La escalera del mal

Por Ana Jeger

Ilustrción de Julieta Pérez | La Palta

La primera vez que me fui a vivir lejos tenía 23 años y un Nokia 1100. Mis viejos tenían algo que hacer en Buenos Aires, o no, pero el caso es que viajaron conmigo desde Tucumán hasta la capital y me despidieron en Ezeiza, como en las películas, como tiene que ser.

No recuerdo mucho de ese día, salvo la sensación de intentar no llorar mientras nos abrazábamos. Tenía en los ojos esa cortina de agua a la que solo le falta un pestañeo para caer como un baldazo.
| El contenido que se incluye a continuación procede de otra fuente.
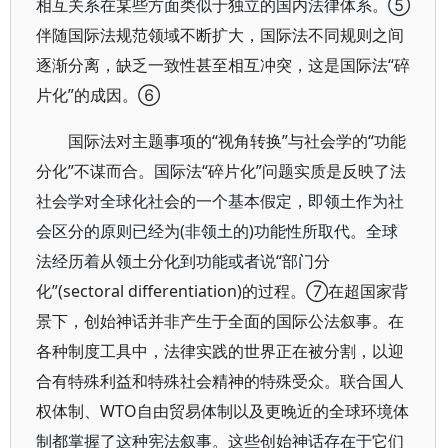
相互关系在某些方面类似于独立的国内法律体系。⑤
伴随国际法规范领域不断扩大，国际法不同规则之间
逐渐分离，缺乏一致性甚至相互冲突，这是国际法“碎
片化”的成因。⑥
国际法对主题事项的“视角转换”与社会学的“功能
分化”不谋而合。国际法“碎片化”问题实质是反映了法
社会学对全球化社会的一个基本假定，即领土作为社
会区分的原则已经为(非领土的)功能性所取代。全球
法经历着从领土分化到功能或者说“部门分
化”(sectoral differentiation)的过程。⑦在超国家背
景下，创始神话并非产生于全面的国际公法叙事。在
各种制度工具中，法律实践的世界正在被分割，以迎
合有特殊利益和特殊社会精神的特殊受众。联合国人
权体制、WTO自由贸易体制以及更晚近的全球环境体
制都掌握了这种宪法叙事。这些创始神话存在于它们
Y, como todos sabemos, empezar a llorar es no parar.

Les dejé el Nokia 1100, porque no iba a servirme en aquella era sin internet en los teléfonos, ni Whatsapp, ni fotitos para mandar, y pasé del otro lado. El otro lado es ahí donde van los que se van y tienen un montón de asientos y de tiempo para sentarse a esperar pensando en lo que dejan.

Era de noche pero dentro de los aeropuertos eso da un poco igual. Me quedé haciendo tiempo en un freeshop aséptico, con la cara colorada y los ojos hinchados y brillosos, totalmente desconectada de todos los demás.

Creo que en ese momento todavía no existía la escalera del mal. Quiero decir, la escalera estaba pero después de ella, o arriba, una todavía podía seguir ahí, en casa, con mamá y papá. Antes todos podían subir la escalera y alargar un poco más el tiempo, dilatar el momento, hacerse el boludo aunque sea un ratito más. 

En algún momento, o en algunas terminales del aeropuerto, eso cambió y la escalera mecánica de Ezeiza se convirtió en una frontera horrible que solo pueden atravesar quienes se van. Hay, incluso, por si a alguien le quedaran dudas, un cartel en el piso que dice: “solo pasajeros”. 

Ilustrción de Julieta Pérez | La Palta

Abajo, los que se quedan, arriba, están los scanners y la aduana, los trámites engorrosos, las retenciones arbitrarias del personal de seguridad, pelar el pasaporte, dar explicaciones. Una vez que te subís a esa escalera, un poco ya te has ido. Mientras va subiendo y saludás a los de abajo demorando el momento de darles la espalda, si no has llorado antes, es ahí, exactamente ahí, donde empieza el aguacero. Para cuando llegás al control, después de una fila zigzagueante, tenés la cara tan deformada que parecés el monstruo del desarraigo.

Con algunos amigos que vivimos lejos le llamamos “la escalera del mal”. No conocemos otro aeropuerto en donde la frontera entre irse y quedarse esté tan marcada y, si hubiera otros con la misma característica, no nos importaría. Esta nos duele porque de un lado se nos queda una parte, porque abajo y, más allá pero siempre de ese lado, están los padres, los amigos, el gato, los abuelos, las empanadas, el buen tiempo, nuestro idioma, los bares con fernet, las cajas de recuerdos de nuestra vida. 

Ilustrción de Julieta Pérez | La Palta

La escalera del mal a veces sale en las películas. La sube Darín o Leo Sbaraglia, y está buena porque es trágica como ella sola y como las películas argentinas necesitan serlo siempre. Los personajes lloran y se despiden, empiezan las aventuras o se terminan para siempre. La escalera del mal es una metáfora horriblemente hermosa en el cine, porque le pasa a otros.

En la vida real hay que procurar llegar solos hasta la escalera del mal, que nadie se quede abajo mirándonos subir, mirándonos partir. No será tan poético pero cuando vivís lejos y ya sabés cómo te pegan las despedidas, una renuncia a la lírica en pos de un poquito de salud. Una prefiere irse rápido y sin rituales, saludarse una noche después de tomar unas cervezas con un beso y un ‘¡nos vemos!’, que no haya un cortejo hasta el aeropuerto, que nadie nos dé una mano cargándose una mochila. Irse y ya, sacar la curita de un tirón, cagarse en la escalera del mal, demostrarle que somos inmunes a su poder desgarrador, que la subimos sin derramar ni una lágrima, que estamos haciendo un trámite y que sabemos salir ilesos.

Después llegamos, pasa el tiempo, pensamos en la casa pero no en la puerta, nos olvidamos de Ezeiza hasta que un día, que venimos esperando en el calendario, volvemos al lugar de la escalera que los recién llegados no vemos. El aeropuerto es entonces una lágrima buena, alfajores, localía, algo que está apenas por estrenar. 

Mientras estamos en casa juntamos mimos y agallas para cuando toque volver a enfrentarla: esta vez la escalera del mal no nos quebrará o, si lo hace, será hermoso e inofensivo, como en una peli de Sbaraglia, o de Darín.